So long as no pictures are carried over, output the records below exactly.

▽

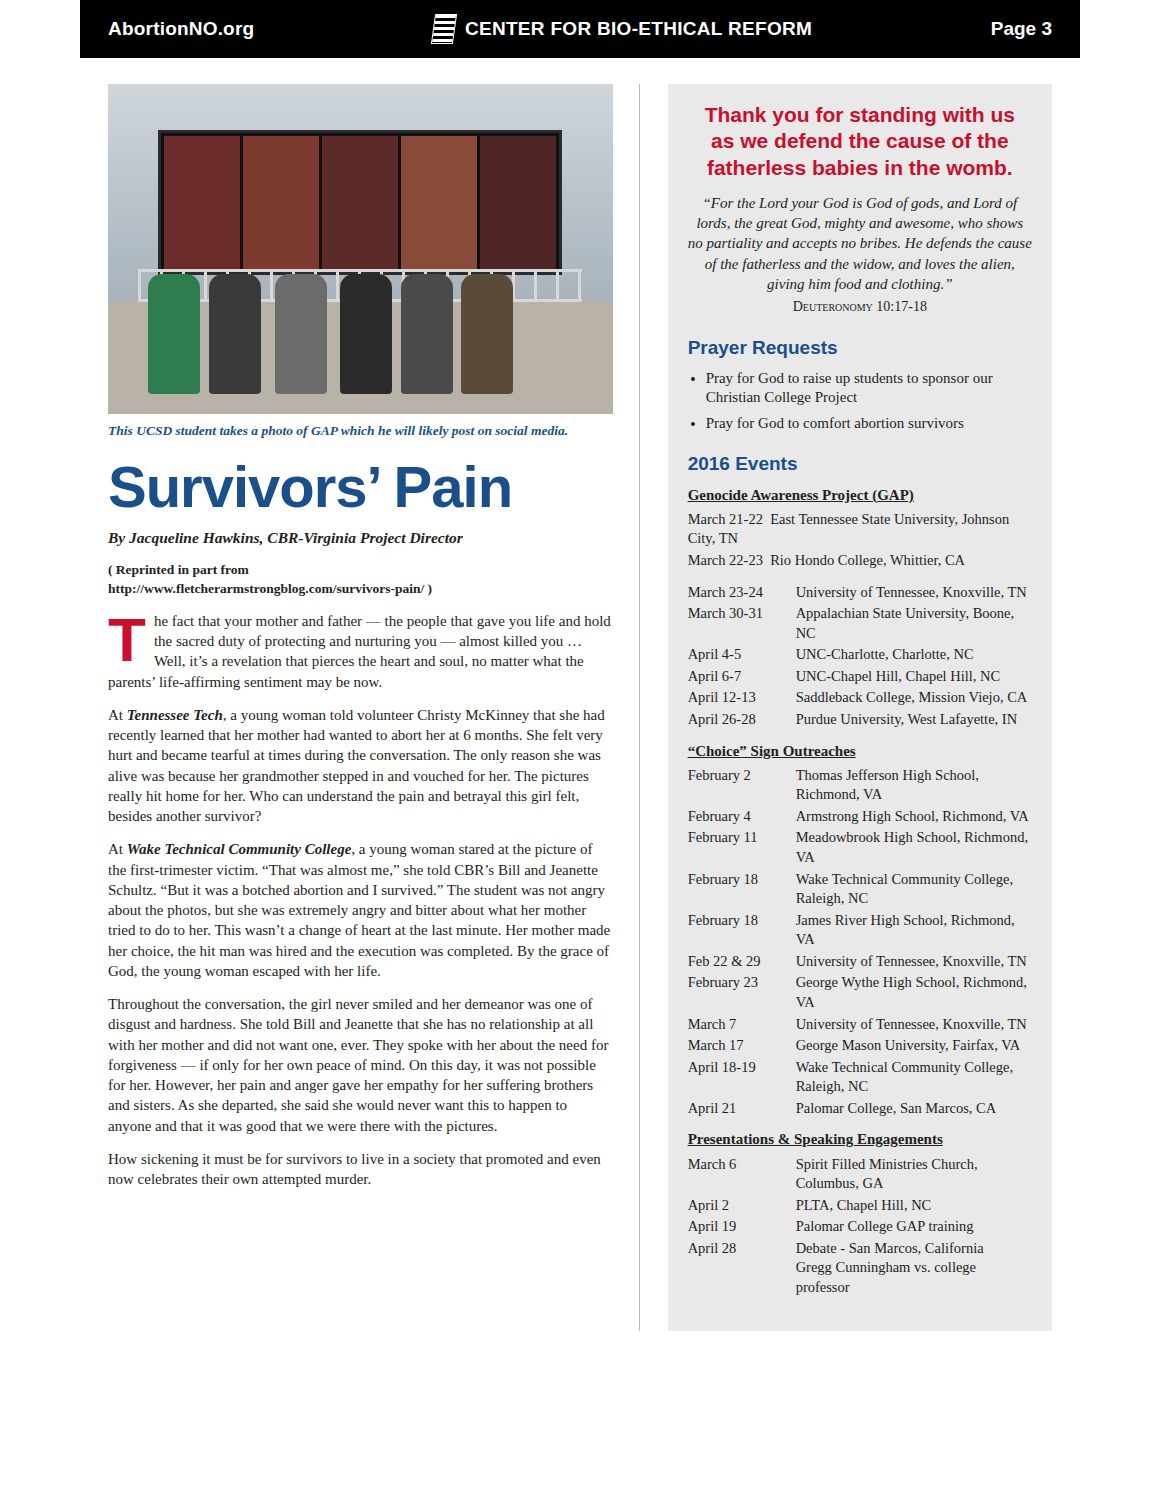AbortionNO.org
CENTER FOR BIO-ETHICAL REFORM
Page 3
This UCSD student takes a photo of GAP which he will likely post on social media.
Survivors’ Pain
By Jacqueline Hawkins, CBR-Virginia Project Director
( Reprinted in part from
http://www.fletcherarmstrongblog.com/survivors-pain/ )
The fact that your mother and father — the people that gave you life and hold the sacred duty of protecting and nurturing you — almost killed you … Well, it’s a revelation that pierces the heart and soul, no matter what the parents’ life-affirming sentiment may be now.
At Tennessee Tech, a young woman told volunteer Christy McKinney that she had recently learned that her mother had wanted to abort her at 6 months. She felt very hurt and became tearful at times during the conversation. The only reason she was alive was because her grandmother stepped in and vouched for her. The pictures really hit home for her. Who can understand the pain and betrayal this girl felt, besides another survivor?
At Wake Technical Community College, a young woman stared at the picture of the first-trimester victim. “That was almost me,” she told CBR’s Bill and Jeanette Schultz. “But it was a botched abortion and I survived.” The student was not angry about the photos, but she was extremely angry and bitter about what her mother tried to do to her. This wasn’t a change of heart at the last minute. Her mother made her choice, the hit man was hired and the execution was completed. By the grace of God, the young woman escaped with her life.
Throughout the conversation, the girl never smiled and her demeanor was one of disgust and hardness. She told Bill and Jeanette that she has no relationship at all with her mother and did not want one, ever. They spoke with her about the need for forgiveness — if only for her own peace of mind. On this day, it was not possible for her. However, her pain and anger gave her empathy for her suffering brothers and sisters. As she departed, she said she would never want this to happen to anyone and that it was good that we were there with the pictures.
How sickening it must be for survivors to live in a society that promoted and even now celebrates their own attempted murder.
Thank you for standing with us
as we defend the cause of the
fatherless babies in the womb.
“For the Lord your God is God of gods, and Lord of lords, the great God, mighty and awesome, who shows no partiality and accepts no bribes. He defends the cause of the fatherless and the widow, and loves the alien, giving him food and clothing.”
Deuteronomy 10:17-18
Prayer Requests
Pray for God to raise up students to sponsor our Christian College Project
Pray for God to comfort abortion survivors
2016 Events
Genocide Awareness Project (GAP)
| March 21-22 East Tennessee State University, Johnson City, TN |
| March 22-23 Rio Hondo College, Whittier, CA |
| March 23-24 | University of Tennessee, Knoxville, TN |
| March 30-31 | Appalachian State University, Boone, NC |
| April 4-5 | UNC-Charlotte, Charlotte, NC |
| April 6-7 | UNC-Chapel Hill, Chapel Hill, NC |
| April 12-13 | Saddleback College, Mission Viejo, CA |
| April 26-28 | Purdue University, West Lafayette, IN |
“Choice” Sign Outreaches
| February 2 | Thomas Jefferson High School, Richmond, VA |
| February 4 | Armstrong High School, Richmond, VA |
| February 11 | Meadowbrook High School, Richmond, VA |
| February 18 | Wake Technical Community College, Raleigh, NC |
| February 18 | James River High School, Richmond, VA |
| Feb 22 & 29 | University of Tennessee, Knoxville, TN |
| February 23 | George Wythe High School, Richmond, VA |
| March 7 | University of Tennessee, Knoxville, TN |
| March 17 | George Mason University, Fairfax, VA |
| April 18-19 | Wake Technical Community College, Raleigh, NC |
| April 21 | Palomar College, San Marcos, CA |
Presentations & Speaking Engagements
| March 6 | Spirit Filled Ministries Church, Columbus, GA |
| April 2 | PLTA, Chapel Hill, NC |
| April 19 | Palomar College GAP training |
| April 28 | Debate - San Marcos, California Gregg Cunningham vs. college professor |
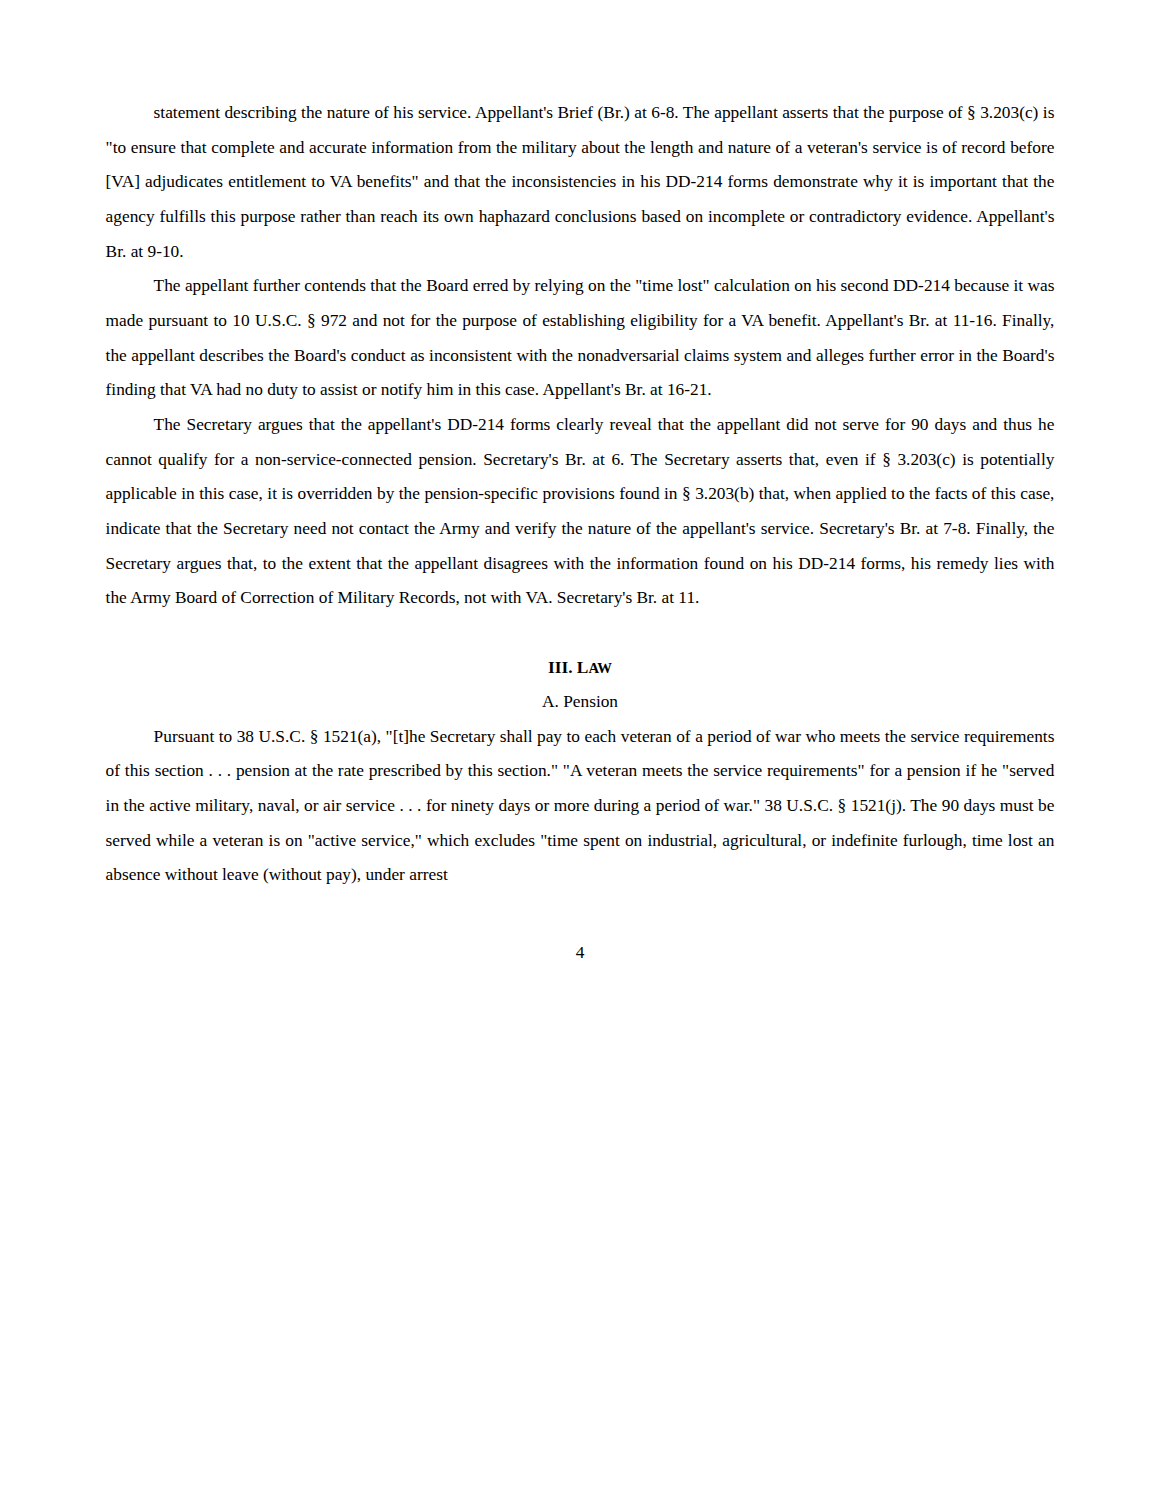statement describing the nature of his service. Appellant's Brief (Br.) at 6-8. The appellant asserts that the purpose of § 3.203(c) is "to ensure that complete and accurate information from the military about the length and nature of a veteran's service is of record before [VA] adjudicates entitlement to VA benefits" and that the inconsistencies in his DD-214 forms demonstrate why it is important that the agency fulfills this purpose rather than reach its own haphazard conclusions based on incomplete or contradictory evidence. Appellant's Br. at 9-10.
The appellant further contends that the Board erred by relying on the "time lost" calculation on his second DD-214 because it was made pursuant to 10 U.S.C. § 972 and not for the purpose of establishing eligibility for a VA benefit. Appellant's Br. at 11-16. Finally, the appellant describes the Board's conduct as inconsistent with the nonadversarial claims system and alleges further error in the Board's finding that VA had no duty to assist or notify him in this case. Appellant's Br. at 16-21.
The Secretary argues that the appellant's DD-214 forms clearly reveal that the appellant did not serve for 90 days and thus he cannot qualify for a non-service-connected pension. Secretary's Br. at 6. The Secretary asserts that, even if § 3.203(c) is potentially applicable in this case, it is overridden by the pension-specific provisions found in § 3.203(b) that, when applied to the facts of this case, indicate that the Secretary need not contact the Army and verify the nature of the appellant's service. Secretary's Br. at 7-8. Finally, the Secretary argues that, to the extent that the appellant disagrees with the information found on his DD-214 forms, his remedy lies with the Army Board of Correction of Military Records, not with VA. Secretary's Br. at 11.
III. LAW
A. Pension
Pursuant to 38 U.S.C. § 1521(a), "[t]he Secretary shall pay to each veteran of a period of war who meets the service requirements of this section . . . pension at the rate prescribed by this section." "A veteran meets the service requirements" for a pension if he "served in the active military, naval, or air service . . . for ninety days or more during a period of war." 38 U.S.C. § 1521(j). The 90 days must be served while a veteran is on "active service," which excludes "time spent on industrial, agricultural, or indefinite furlough, time lost an absence without leave (without pay), under arrest
4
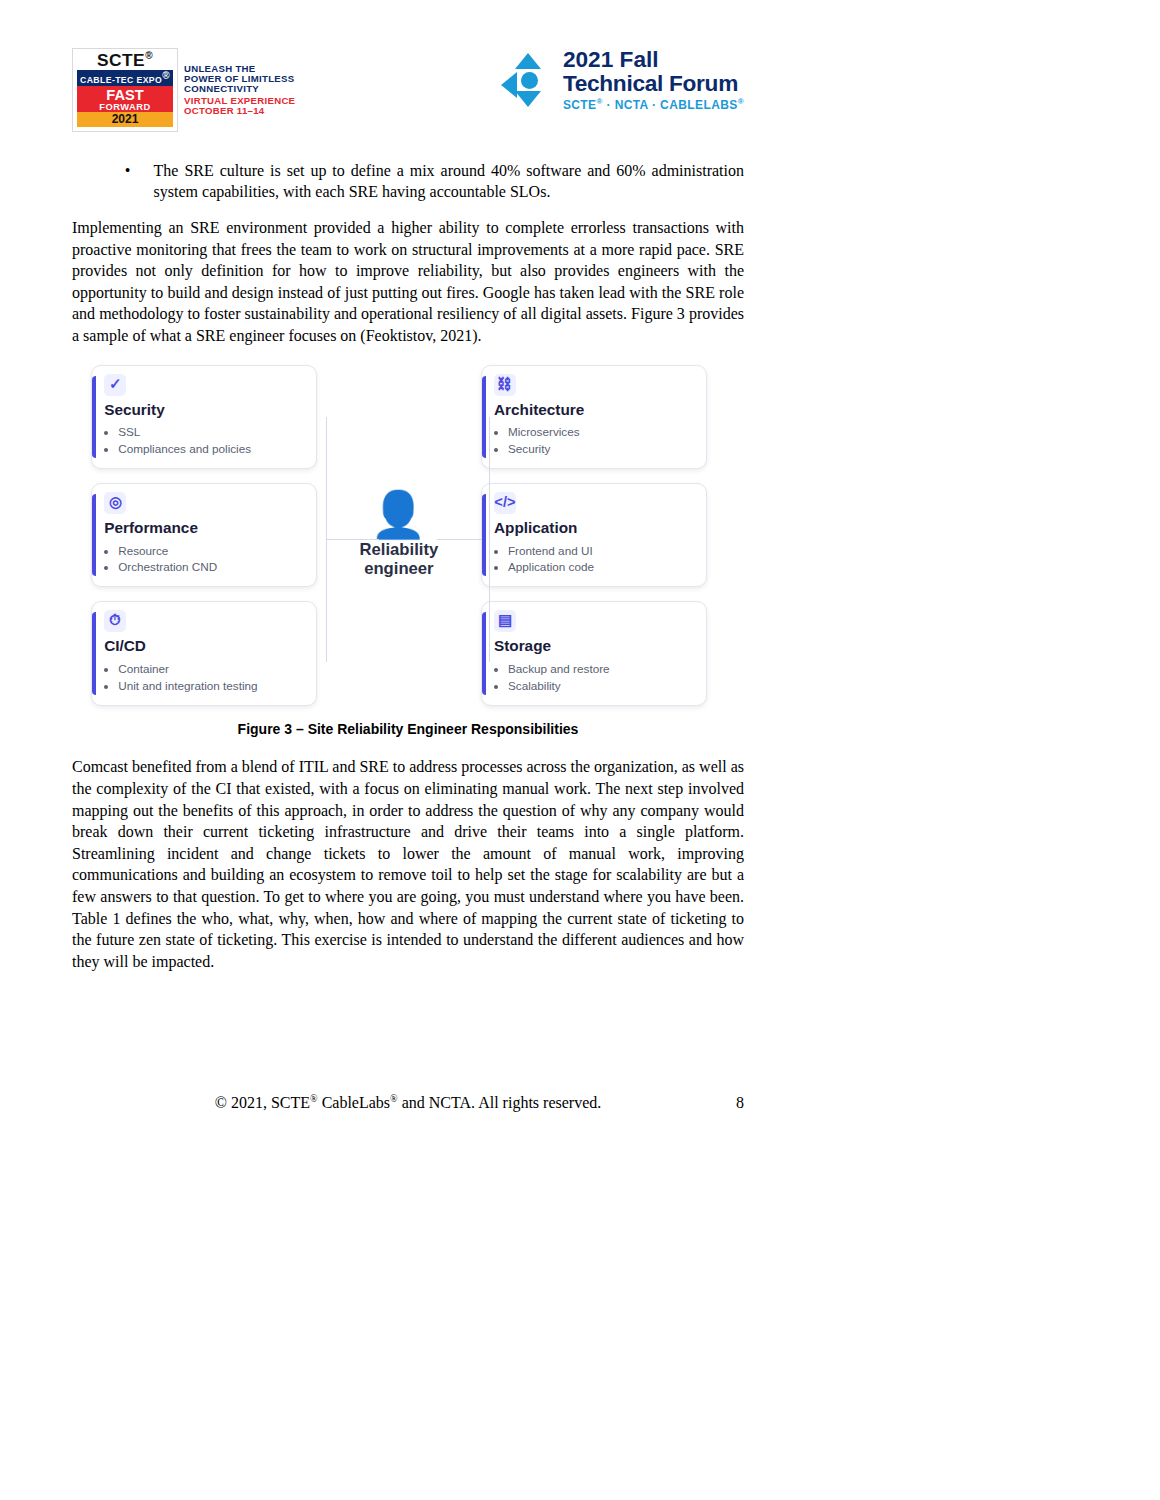SCTE®
CABLE-TEC EXPO®
FASTFORWARD
2021
Unleash the
Power of Limitless
Connectivity Virtual Experience
October 11–14
2021 Fall
Technical Forum
SCTE® · NCTA · CABLELABS®
The SRE culture is set up to define a mix around 40% software and 60% administration system capabilities, with each SRE having accountable SLOs.
Implementing an SRE environment provided a higher ability to complete errorless transactions with proactive monitoring that frees the team to work on structural improvements at a more rapid pace. SRE provides not only definition for how to improve reliability, but also provides engineers with the opportunity to build and design instead of just putting out fires. Google has taken lead with the SRE role and methodology to foster sustainability and operational resiliency of all digital assets. Figure 3 provides a sample of what a SRE engineer focuses on (Feoktistov, 2021).
✓
Security
SSL
Compliances and policies
⛓
Architecture
Microservices
Security
◎
Performance
Resource
Orchestration CND
👤
Reliability
engineer
</>
Application
Frontend and UI
Application code
⏱
CI/CD
Container
Unit and integration testing
▤
Storage
Backup and restore
Scalability
Figure 3 – Site Reliability Engineer Responsibilities
Comcast benefited from a blend of ITIL and SRE to address processes across the organization, as well as the complexity of the CI that existed, with a focus on eliminating manual work. The next step involved mapping out the benefits of this approach, in order to address the question of why any company would break down their current ticketing infrastructure and drive their teams into a single platform. Streamlining incident and change tickets to lower the amount of manual work, improving communications and building an ecosystem to remove toil to help set the stage for scalability are but a few answers to that question. To get to where you are going, you must understand where you have been. Table 1 defines the who, what, why, when, how and where of mapping the current state of ticketing to the future zen state of ticketing. This exercise is intended to understand the different audiences and how they will be impacted.
© 2021, SCTE® CableLabs® and NCTA. All rights reserved.
8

△

● **Expected answer**:
AbortionNO.org
CENTER FOR BIO-ETHICAL REFORM
Page 3
This UCSD student takes a photo of GAP which he will likely post on social media.
Survivors’ Pain
By Jacqueline Hawkins, CBR-Virginia Project Director
( Reprinted in part from
http://www.fletcherarmstrongblog.com/survivors-pain/ )
The fact that your mother and father — the people that gave you life and hold the sacred duty of protecting and nurturing you — almost killed you … Well, it’s a revelation that pierces the heart and soul, no matter what the parents’ life-affirming sentiment may be now.
At Tennessee Tech, a young woman told volunteer Christy McKinney that she had recently learned that her mother had wanted to abort her at 6 months. She felt very hurt and became tearful at times during the conversation. The only reason she was alive was because her grandmother stepped in and vouched for her. The pictures really hit home for her. Who can understand the pain and betrayal this girl felt, besides another survivor?
At Wake Technical Community College, a young woman stared at the picture of the first-trimester victim. “That was almost me,” she told CBR’s Bill and Jeanette Schultz. “But it was a botched abortion and I survived.” The student was not angry about the photos, but she was extremely angry and bitter about what her mother tried to do to her. This wasn’t a change of heart at the last minute. Her mother made her choice, the hit man was hired and the execution was completed. By the grace of God, the young woman escaped with her life.
Throughout the conversation, the girl never smiled and her demeanor was one of disgust and hardness. She told Bill and Jeanette that she has no relationship at all with her mother and did not want one, ever. They spoke with her about the need for forgiveness — if only for her own peace of mind. On this day, it was not possible for her. However, her pain and anger gave her empathy for her suffering brothers and sisters. As she departed, she said she would never want this to happen to anyone and that it was good that we were there with the pictures.
How sickening it must be for survivors to live in a society that promoted and even now celebrates their own attempted murder.
Thank you for standing with us
as we defend the cause of the
fatherless babies in the womb.
“For the Lord your God is God of gods, and Lord of lords, the great God, mighty and awesome, who shows no partiality and accepts no bribes. He defends the cause of the fatherless and the widow, and loves the alien, giving him food and clothing.”
Deuteronomy 10:17-18
Prayer Requests
Pray for God to raise up students to sponsor our Christian College Project
Pray for God to comfort abortion survivors
2016 Events
Genocide Awareness Project (GAP)
| March 21-22 East Tennessee State University, Johnson City, TN |
| March 22-23 Rio Hondo College, Whittier, CA |
| March 23-24 | University of Tennessee, Knoxville, TN |
| March 30-31 | Appalachian State University, Boone, NC |
| April 4-5 | UNC-Charlotte, Charlotte, NC |
| April 6-7 | UNC-Chapel Hill, Chapel Hill, NC |
| April 12-13 | Saddleback College, Mission Viejo, CA |
| April 26-28 | Purdue University, West Lafayette, IN |
“Choice” Sign Outreaches
| February 2 | Thomas Jefferson High School, Richmond, VA |
| February 4 | Armstrong High School, Richmond, VA |
| February 11 | Meadowbrook High School, Richmond, VA |
| February 18 | Wake Technical Community College, Raleigh, NC |
| February 18 | James River High School, Richmond, VA |
| Feb 22 & 29 | University of Tennessee, Knoxville, TN |
| February 23 | George Wythe High School, Richmond, VA |
| March 7 | University of Tennessee, Knoxville, TN |
| March 17 | George Mason University, Fairfax, VA |
| April 18-19 | Wake Technical Community College, Raleigh, NC |
| April 21 | Palomar College, San Marcos, CA |
Presentations & Speaking Engagements
| March 6 | Spirit Filled Ministries Church, Columbus, GA |
| April 2 | PLTA, Chapel Hill, NC |
| April 19 | Palomar College GAP training |
| April 28 | Debate - San Marcos, California Gregg Cunningham vs. college professor |
statement describing the nature of his service. Appellant's Brief (Br.) at 6-8. The appellant asserts that the purpose of § 3.203(c) is "to ensure that complete and accurate information from the military about the length and nature of a veteran's service is of record before [VA] adjudicates entitlement to VA benefits" and that the inconsistencies in his DD-214 forms demonstrate why it is important that the agency fulfills this purpose rather than reach its own haphazard conclusions based on incomplete or contradictory evidence. Appellant's Br. at 9-10.
The appellant further contends that the Board erred by relying on the "time lost" calculation on his second DD-214 because it was made pursuant to 10 U.S.C. § 972 and not for the purpose of establishing eligibility for a VA benefit. Appellant's Br. at 11-16. Finally, the appellant describes the Board's conduct as inconsistent with the nonadversarial claims system and alleges further error in the Board's finding that VA had no duty to assist or notify him in this case. Appellant's Br. at 16-21.
The Secretary argues that the appellant's DD-214 forms clearly reveal that the appellant did not serve for 90 days and thus he cannot qualify for a non-service-connected pension. Secretary's Br. at 6. The Secretary asserts that, even if § 3.203(c) is potentially applicable in this case, it is overridden by the pension-specific provisions found in § 3.203(b) that, when applied to the facts of this case, indicate that the Secretary need not contact the Army and verify the nature of the appellant's service. Secretary's Br. at 7-8. Finally, the Secretary argues that, to the extent that the appellant disagrees with the information found on his DD-214 forms, his remedy lies with the Army Board of Correction of Military Records, not with VA. Secretary's Br. at 11.
III. LAW
A. Pension
Pursuant to 38 U.S.C. § 1521(a), "[t]he Secretary shall pay to each veteran of a period of war who meets the service requirements of this section . . . pension at the rate prescribed by this section." "A veteran meets the service requirements" for a pension if he "served in the active military, naval, or air service . . . for ninety days or more during a period of war." 38 U.S.C. § 1521(j). The 90 days must be served while a veteran is on "active service," which excludes "time spent on industrial, agricultural, or indefinite furlough, time lost an absence without leave (without pay), under arrest
4
SCTE®
CABLE-TEC EXPO®
FASTFORWARD
2021
Unleash the
Power of Limitless
Connectivity Virtual Experience
October 11–14
2021 Fall
Technical Forum
SCTE® · NCTA · CABLELABS®
The SRE culture is set up to define a mix around 40% software and 60% administration system capabilities, with each SRE having accountable SLOs.
Implementing an SRE environment provided a higher ability to complete errorless transactions with proactive monitoring that frees the team to work on structural improvements at a more rapid pace. SRE provides not only definition for how to improve reliability, but also provides engineers with the opportunity to build and design instead of just putting out fires. Google has taken lead with the SRE role and methodology to foster sustainability and operational resiliency of all digital assets. Figure 3 provides a sample of what a SRE engineer focuses on (Feoktistov, 2021).
✓
Security
SSL
Compliances and policies
⛓
Architecture
Microservices
Security
◎
Performance
Resource
Orchestration CND
👤
Reliability
engineer
</>
Application
Frontend and UI
Application code
⏱
CI/CD
Container
Unit and integration testing
▤
Storage
Backup and restore
Scalability
Figure 3 – Site Reliability Engineer Responsibilities
Comcast benefited from a blend of ITIL and SRE to address processes across the organization, as well as the complexity of the CI that existed, with a focus on eliminating manual work. The next step involved mapping out the benefits of this approach, in order to address the question of why any company would break down their current ticketing infrastructure and drive their teams into a single platform. Streamlining incident and change tickets to lower the amount of manual work, improving communications and building an ecosystem to remove toil to help set the stage for scalability are but a few answers to that question. To get to where you are going, you must understand where you have been. Table 1 defines the who, what, why, when, how and where of mapping the current state of ticketing to the future zen state of ticketing. This exercise is intended to understand the different audiences and how they will be impacted.
© 2021, SCTE® CableLabs® and NCTA. All rights reserved.
8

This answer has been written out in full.